Cut to Jen helping a kid thrash his way into a shin guard. She glances over her shoulder and warns Jack, "Militant pee-wee parents, two o'clock." Jack looks over to see a phalanx of dads approaching him. Jack rolls his eyes. The lead dad says that they've heard a "strange rumor" that Jack's going to use Night Of The Living Molly in goal, and they "can't allow" that. Jack shrugs that Lead Dad doesn't have to "allow" it, because Jack's the coach, not Lead Dad. Lead Dad says meaningfully that he represents the parents who kept their mouths shut "when certain alarming personal details came to light." Jack's eyes start to tear up, and he drops his head as Lead Dad goes on to say that it's not personal, and he's going to give it to Jack "straight" (snork) -- if Jack puts Bride Of Molly in goal, the team will lose the game, and if the team loses the game, Jack loses his job. Oh, for chrissakes. He's a volunteer, and I don't think that whatever local body governs the pee-wee leagues would permit vigilante homophobic dads to go around enacting purity laws on behalf of youth sports. In short: stuff it, Lead Dad.

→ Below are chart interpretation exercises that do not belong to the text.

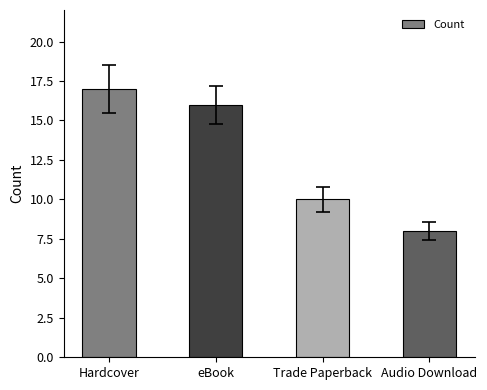

Reading right to left, list all the values displayed in this chart.

8	10	16	17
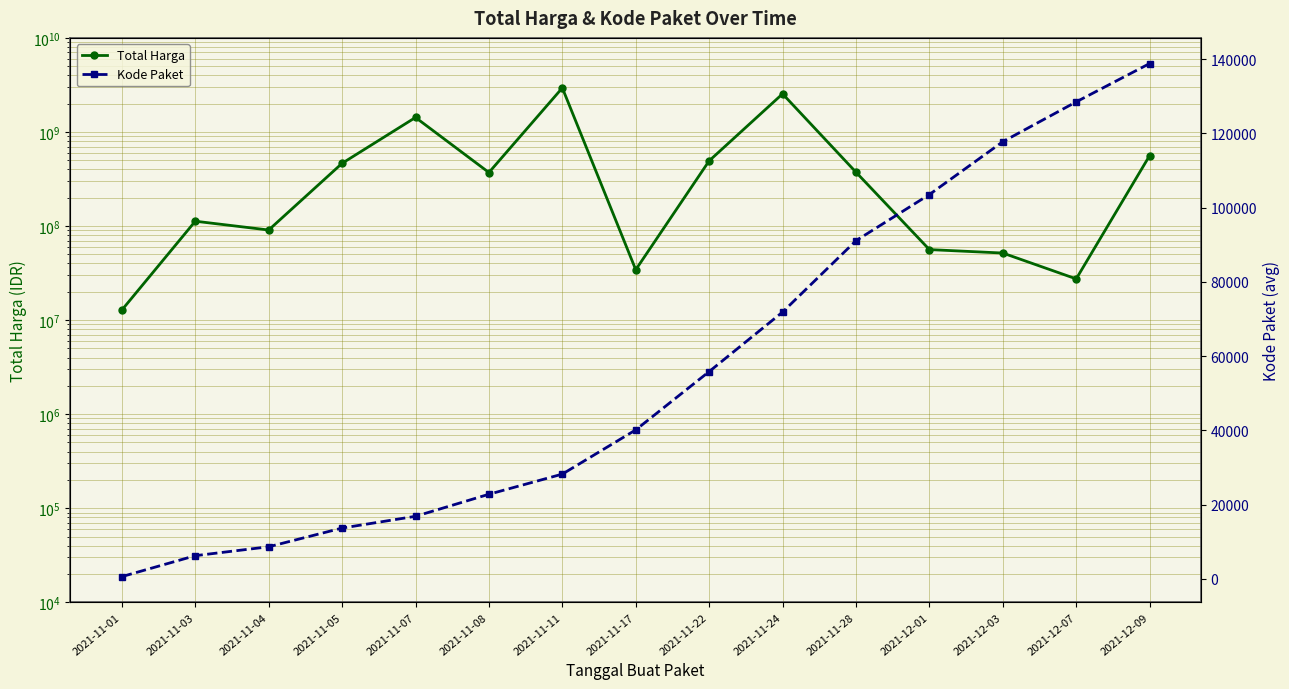

True or false: Total Harga and Kode Paket intersect in this chart.

False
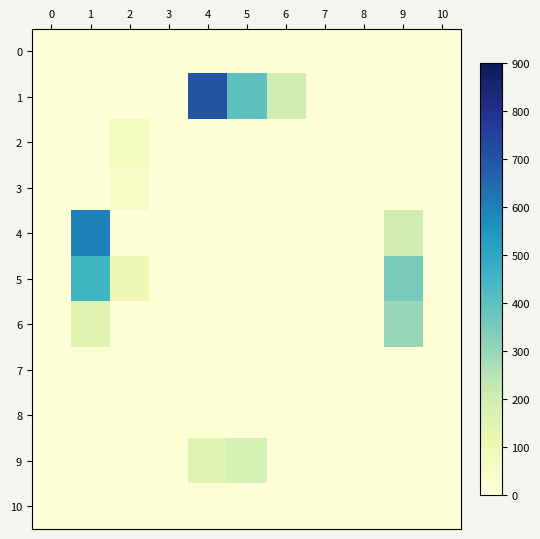

Reading left to right, extract all data points from this chart.

0: 0=5	1=5	2=5	3=5	4=5	5=5	6=5	7=5	8=5	9=5	10=5
1: 0=5	1=5	2=5	3=5	4=700	5=400	6=200	7=5	8=5	9=5	10=5
2: 0=5	1=5	2=80	3=5	4=5	5=5	6=5	7=5	8=5	9=5	10=5
3: 0=5	1=5	2=60	3=5	4=5	5=5	6=5	7=5	8=5	9=5	10=5
4: 0=5	1=600	2=5	3=5	4=5	5=5	6=5	7=5	8=5	9=200	10=5
5: 0=5	1=450	2=100	3=5	4=5	5=5	6=5	7=5	8=5	9=350	10=5
6: 0=5	1=150	2=5	3=5	4=5	5=5	6=5	7=5	8=5	9=300	10=5
7: 0=5	1=5	2=5	3=5	4=5	5=5	6=5	7=5	8=5	9=5	10=5
8: 0=5	1=5	2=5	3=5	4=5	5=5	6=5	7=5	8=5	9=5	10=5
9: 0=5	1=5	2=5	3=5	4=150	5=180	6=5	7=5	8=5	9=5	10=5
10: 0=5	1=5	2=5	3=5	4=5	5=5	6=5	7=5	8=5	9=5	10=5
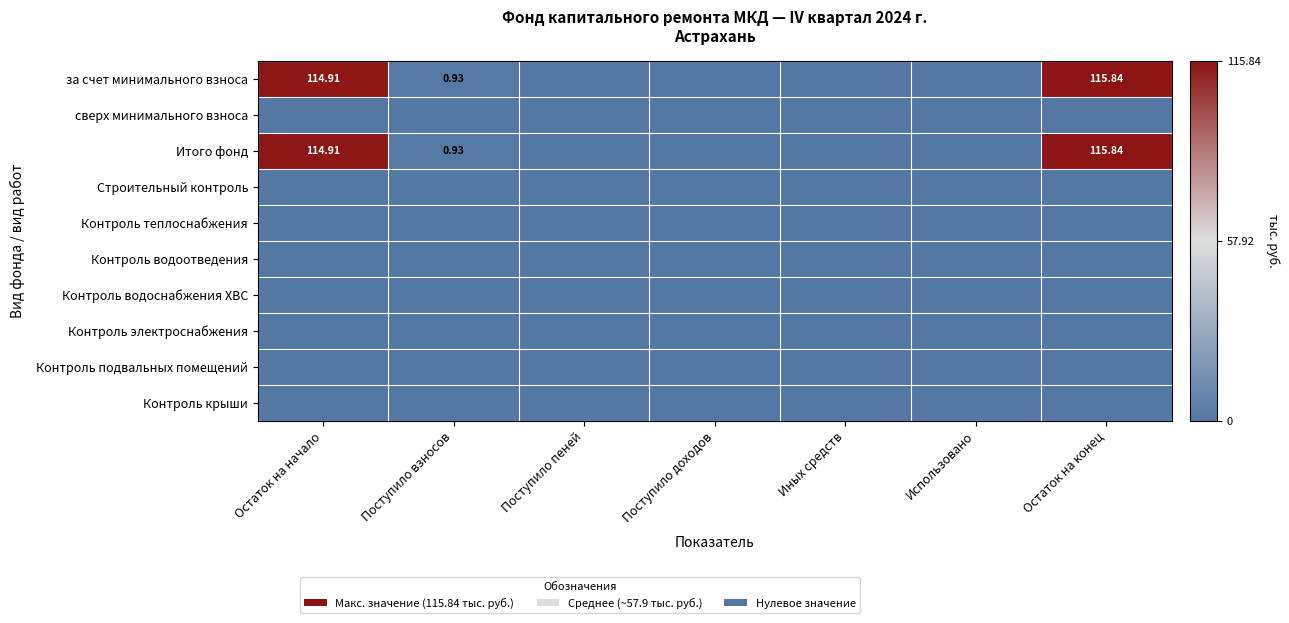

Which category has the highest value in the Контроль электроснабжения series?

Остаток на начало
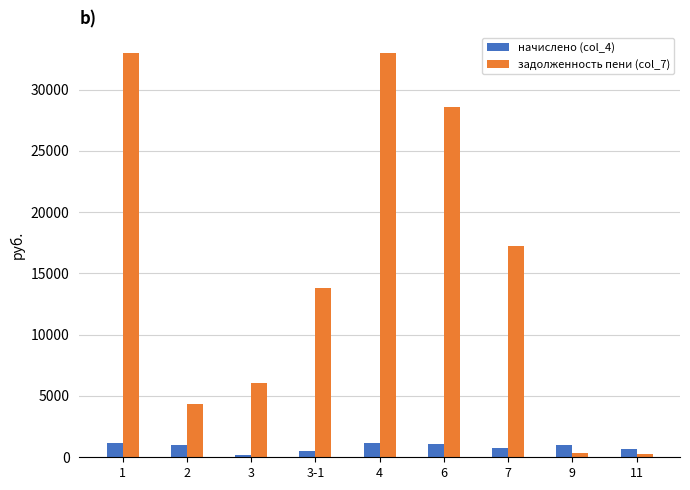

The value of начислено (col_4) at 1 is 1205.2. True or false?

True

Jack says wearily that he'll take that "under advisement," and excuses himself to warm up the team. Lead Dad flicks his head, and the rest of The Homophobic Dad Gaggle follows him to the sidelines. Jen strolls up: "Whoo -- looks like Pat Buchanan's posse." Ha! No kidding. Jack fills her in. Jen gasps, "Are you kidding me? Jack, what're you gonna do?"
Swoosh back to the interrogation room, where The Flash verifies that Doug made Pacey get in the back of the car. Whatever.
Swoosh to the cruiser, where Pacey sulks in the back seat. Longish story short, Doug escorts a blind gentleman home from the grocery store. Pacey watches from the back as Doug helps the man inside. The Violin Of Gaining New Respect soughs, joined by The Piano Of Having It All Wrong.
Cut to Dawson, saying that he went back to the Brookshaven "against [his] better judgment." Yeah, really. Mr. Brooks as written would give him an ass full of buckshot if he went back there.
No such luck, though. Dawson comes in without knocking and leans on the doorjamb to deliver a self-obsessed monologue on how he saw Mr. Brooks's yearbook and read the caption about wanting to become a Hollywood filmmaker, and it's a "pretty striking coincidence" since he's wanted the same thing ever since he could remember and blah bloopety bling. "Good for you," Mr. Brooks says acidly, scratching his ear. "It scared the hell out of me," Dawson says intensely, because "I don't ever want to be like you." Don't worry, Dawson. Mr. Brooks is cool, so there's really nothing for you to fear. Dawson goes on to say that he doesn't want to "be the kind of person" who pushes people away; he doesn't "want to be alone," and he knows that Mr. Brooks doesn't want to be alone either. Mr. Brooks can't get rid of him, he says. Poor Mr. Brooks. I can empathize. Mr. Brooks stares at him as Dawson says that what works on other people won't work on him, so he's come back to finish the job Mr. Brooks hired him for, and while Dawson probably thinks that that's noble, it's really because Dawson couldn't take a hint if it arrived at the table on a bed of lettuce. Dawson takes off his coat. Mr. Brooks gets up from the couch, but doesn't say anything. What. Ever.